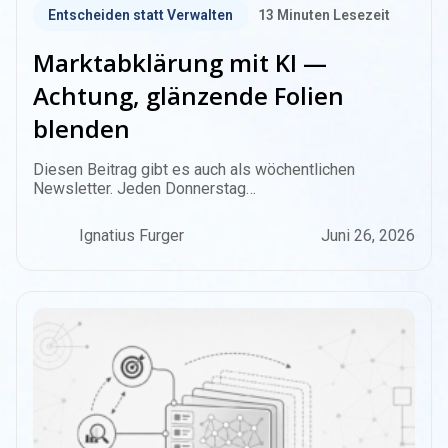
Entscheiden statt Verwalten
13
Minuten Lesezeit
Marktabklärung mit KI —
Achtung, glänzende Folien
blenden
Diesen Beitrag gibt es auch als wöchentlichen
Newsletter. Jeden Donnerstag…
Ignatius Furger
Juni 26, 2026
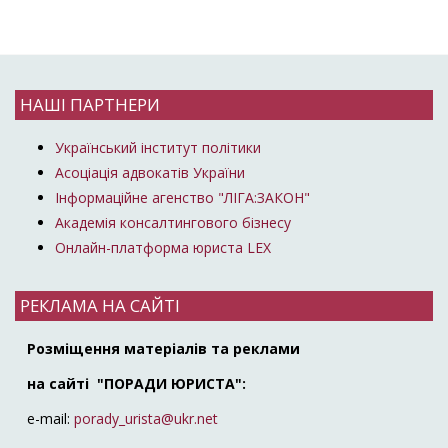
НАШІ ПАРТНЕРИ
Український інститут політики
Асоціація адвокатів України
Інформаційне агенство "ЛІГА:ЗАКОН"
Академія консалтингового бізнесу
Онлайн-платформа юриста LEX
РЕКЛАМА НА САЙТІ
Розміщення матеріалів та реклами
на сайті "ПОРАДИ ЮРИСТА":
e-mail:
porady_urista@ukr.net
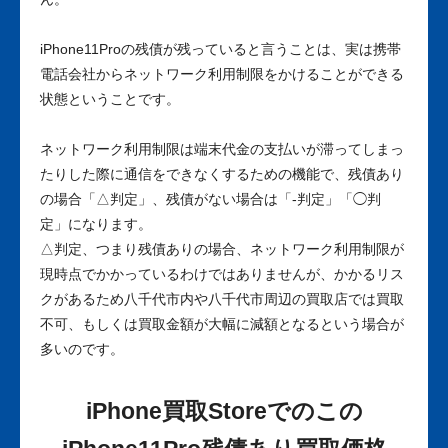
iPhone11Proの残債が残っていると言うことは、実は携帯
電話会社からネットワーク利用制限をかけることができる
状態ということです。
ネットワーク利用制限は端末代金の支払いが滞ってしまっ
たりした際に通信をできなくするための機能で、残債あり
の場合「△判定」、残債がない場合は「-判定」「◯判
定」になります。
△判定、つまり残債ありの場合、ネットワーク利用制限が
現時点でかかっているわけではありませんが、かかるリス
クがあるため八千代市内や八千代市周辺の買取店では買取
不可、もしくは買取金額が大幅に減額となるという場合が
多いのです。
iPhone買取Storeでのこの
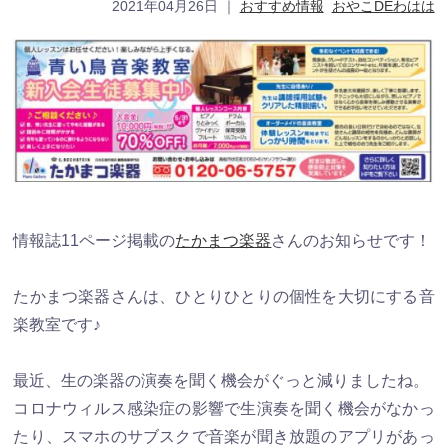
2021年04月26日
｜
おすすめ情報
おやこDEわはは
情報誌11ページ掲載の
たかまつ楽器
さんのお知らせです！
たかまつ楽器さんは、ひとりひとりの個性を大切にする音
楽教室です♪
最近、生の楽器の演奏を聞く機会がぐっと減りましたね。
コロナウィルス感染症の影響で生演奏を聞く機会がなかっ
たり、スマホのサブスクで音楽が聞き放題のアプリがあっ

_Task description_
Print out the whole of the material word for word, without pictures.

_Problem solution_
Entscheiden statt Verwalten
13
Minuten Lesezeit
Marktabklärung mit KI —
Achtung, glänzende Folien
blenden
Diesen Beitrag gibt es auch als wöchentlichen
Newsletter. Jeden Donnerstag…
Ignatius Furger
Juni 26, 2026
НАШІ ПАРТНЕРИ
Український інститут політики
Асоціація адвокатів України
Інформаційне агенство "ЛІГА:ЗАКОН"
Академія консалтингового бізнесу
Онлайн-платформа юриста LEX
РЕКЛАМА НА САЙТІ
Розміщення матеріалів та реклами
на сайті "ПОРАДИ ЮРИСТА":
e-mail:
porady_urista@ukr.net
iPhone11Proの残債が残っていると言うことは、実は携帯
電話会社からネットワーク利用制限をかけることができる
状態ということです。
ネットワーク利用制限は端末代金の支払いが滞ってしまっ
たりした際に通信をできなくするための機能で、残債あり
の場合「△判定」、残債がない場合は「-判定」「◯判
定」になります。
△判定、つまり残債ありの場合、ネットワーク利用制限が
現時点でかかっているわけではありませんが、かかるリス
クがあるため八千代市内や八千代市周辺の買取店では買取
不可、もしくは買取金額が大幅に減額となるという場合が
多いのです。
iPhone買取Storeでのこの
2021年04月26日
｜
おすすめ情報
おやこDEわはは
情報誌11ページ掲載の
たかまつ楽器
さんのお知らせです！
たかまつ楽器さんは、ひとりひとりの個性を大切にする音
楽教室です♪
最近、生の楽器の演奏を聞く機会がぐっと減りましたね。
コロナウィルス感染症の影響で生演奏を聞く機会がなかっ
たり、スマホのサブスクで音楽が聞き放題のアプリがあっ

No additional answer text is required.